In 2018, many riders are investing heavily in aero bikes, wheels, helmets and clothing on the promise of going faster, but virtually none have invested in optimizing the largest source of drag: themselves.
Now a few smaller companies are offering ways to measure rider drag in real time, and the GPS giant Garmin is getting in on the game.
- Notio Konect provides all your aero data without a wind tunnel
- Argon 18’s concept bike knows exactly how aero you are
You’re such a drag
Riding a bike is a rolling physics equation, with the power you produce juxtaposed against resistance from the air, gravity and friction. When climbing, weight is the big factor. When riding on the flats, aero drag is the primary obstacle. To get faster, you can a) get lighter, b) increase power or c) reduce aero drag.
As roughly 80 percent of the drag of the bike/rider package is the rider, improving the rider’s shape in the wind can have a huge impact. Top pros use wind tunnels to optimize their positions, especially for racing time trials.
Drag is often measured in CdA. The lower the number, the better. One of the many tricky things about aero testing is balancing a low-CdA position with a sustainable setup that allows a rider to generate good power.
The cost and geographic rarity of wind tunnels make them unobtainable for the average rider, but a few companies are now offering bike-mounted devices that calculate CdA when riding.
Wind sticks and power meters
John Hamann has been selling a handlebar device for years that measures a variety of a rider’s environmental factors, including wind speed, ground speed, gradient, air density and more.
First dubbed iBike, the handlebar-mounted unit was purported to measure or calculate all the factors opposing a rider’s forward movement, and in doing so calculate power.
Now called the PowerPod, the unit can be used in conjunction with a power meter to deliver real-time CdA data.
To use it, a rider first calibrates the system by riding in a baseline position and plugging in weight and other information.

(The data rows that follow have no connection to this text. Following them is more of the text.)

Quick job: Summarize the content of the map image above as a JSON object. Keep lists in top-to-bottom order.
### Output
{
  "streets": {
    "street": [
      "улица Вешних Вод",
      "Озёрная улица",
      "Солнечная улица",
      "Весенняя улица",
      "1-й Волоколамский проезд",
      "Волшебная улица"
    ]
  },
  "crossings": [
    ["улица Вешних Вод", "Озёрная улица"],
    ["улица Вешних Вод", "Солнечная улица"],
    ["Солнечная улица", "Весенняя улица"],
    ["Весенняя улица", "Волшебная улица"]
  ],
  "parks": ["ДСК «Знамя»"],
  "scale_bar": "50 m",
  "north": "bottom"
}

Then, the PowerPod’s wattage measurement is run against that from a direct-force power measurement, and the difference is attributed to changes in CdA.
Hamann has partnered with Everysight, a tech company that makes the Raptor heads-up sunglasses display. By using the Raptor, a rider can ride down the road and see data such as speed, power and CdA on the inside of the lens.
Raptor and Hamann settled on a few simple displays for drag, including a raw CdA number but also a color-coded indicator that lets a rider know if they are at, above or below their target CdA.
The basic idea is that a rider can — on their own bike and out on the open road — experiment to find the fastest but most sustainable position.
“Wind-tunnel position is one thing; on the road is another thing,” said Everysight’s HyFrir, who explained that the Raptor can give real-time time losses or gains based on a rider’s default position.
“The idea is that you ride and your CdA is green, you don’t even think about it. But after an hour, you get tired, your back arches, and your CdA goes down and turns red. Then you can be aware of what changes you need to make.”
Argon 18 has a similar technology to the PowerPod that it calls the Notio Konect. Positioned underneath the handlebars, the Notio Konect can measure a variety of environmental factors and deliver a CdA number to a Garmin Edge computer via a Garmin Connect IQ app.
A few companies have used similar technology to development bikes and gear, often using technology from a company called Alphamantis. Recently, Garmin purchased Alphamantis.
Although a Garmin product similar to the PowerPod is likely, the GPS giant is not yet talking about it. The Alphamantis system was designed to work in an indoor velodrome where climate can be controlled. And Garmin is actively using that setup, which is called TAS.
“While we can’t comment on future products, one of the goals for Garmin’s aero team in Montreal is to help cyclists improve their aerodynamic performance,” said Ross Stirling, Garmin’s director of engineering. “Currently, our Track Aero System (TAS) is used by both professional teams and national teams, as well as athletes looking to improve their performance. It is the only aero testing system in the world precise enough to guide a user on fine adjustments in position or equipment, in real world riding conditions.”
Stirling and the rest of Garmin are also certainly aware of the Argon 18 and PowerPod systems. Garmin’s Connect IQ apps are third-party-built products that work on newer Edge computers.
“We want to make sure Garmin offers a great display experience for products like these,” Stirling said.